Thursday, July 2, 2026

Locked Out


            Kim and I were working at our new condo in the former mental hospital – cleaning, getting the bedding right after our movers apparently delivered the wrong beds, arranging kitchen stuff that we will rearrange once the closet is converted into a pantry. Kim called me and said she was locked out of our bedroom. There was nobody in the bedroom, and no key or keyhole to get it open.

 

            A quick inspection revealed that there is a button about the size of my fingernail on the outside of the doorknob, and it had been pushed in, locking the door. It probably happened when one of us left the room and closed the door. We checked the doorknob on the other bedroom and saw there is a lock button on the inside, to lock the door, but also a lock button on the outside of the knob. Why you would want to lock the door with nobody inside and no way to get in was beyond my limited thinking. The bathroom had a similar lock-out button. We were smart enough to test these buttons with the doors open so we could turn the knob from inside the room, freeing the lock.

 

            But we still were locked out of our bedroom.
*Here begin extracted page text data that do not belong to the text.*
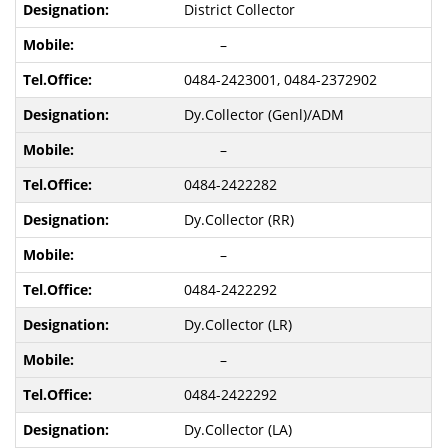
District Collector
–
0484-2423001, 0484-2372902
Dy.Collector (Genl)/ADM
–
0484-2422282
Dy.Collector (RR)
–
0484-2422292
Dy.Collector (LR)
–
0484-2422292
Dy.Collector (LA)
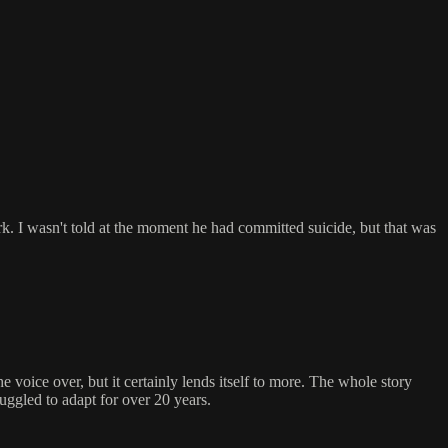
k. I wasn't told at the moment he had committed suicide, but that was
 voice over, but it certainly lends itself to more. The whole story
truggled to adapt for over 20 years.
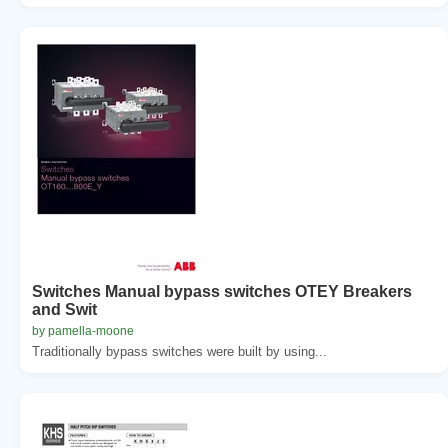
Switches Manual bypass switches OTEY Breakers
and Swit
by pamella-moone
Traditionally bypass switches were built by using...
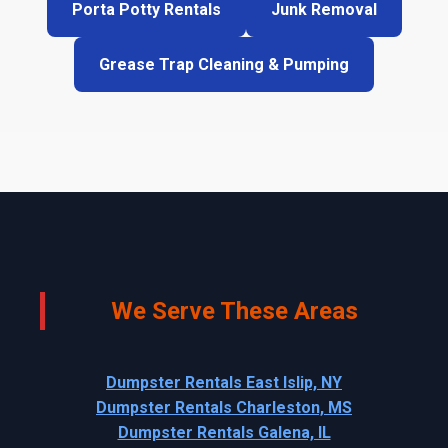
Porta Potty Rentals
Junk Removal
Grease Trap Cleaning & Pumping
We Serve These Areas
Dumpster Rentals East Islip, NY
Dumpster Rentals Charleston, MS
Dumpster Rentals Galena, IL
We are on the third floor, so climbing in a window was out of the question.

 

            The outside doorknob has a small hole – about large enough to insert a straightened paper clip or a small finishing nail. We found a nail, which I inserted in the hole and started twisting and wiggling. After about a minute, I heard and felt a click, the button released to its unlocked position, and I opened the door. Good for me!

 

            Why someone would design or install such a lock is beyond me. I will file the incident under “Unnecessary Inconveniences,” right next to my struggles with small purchases, wrapped in plastic, that it takes a razor blade (or a hammer) to open – most recently: a new toothbrush.

 

            On the other hand, it felt so good to hear and feel that rewarding “click” as, for the first time in my life, I jimmied open a lock. I’d never been much of a MacGyver, but I was for the rest of the day.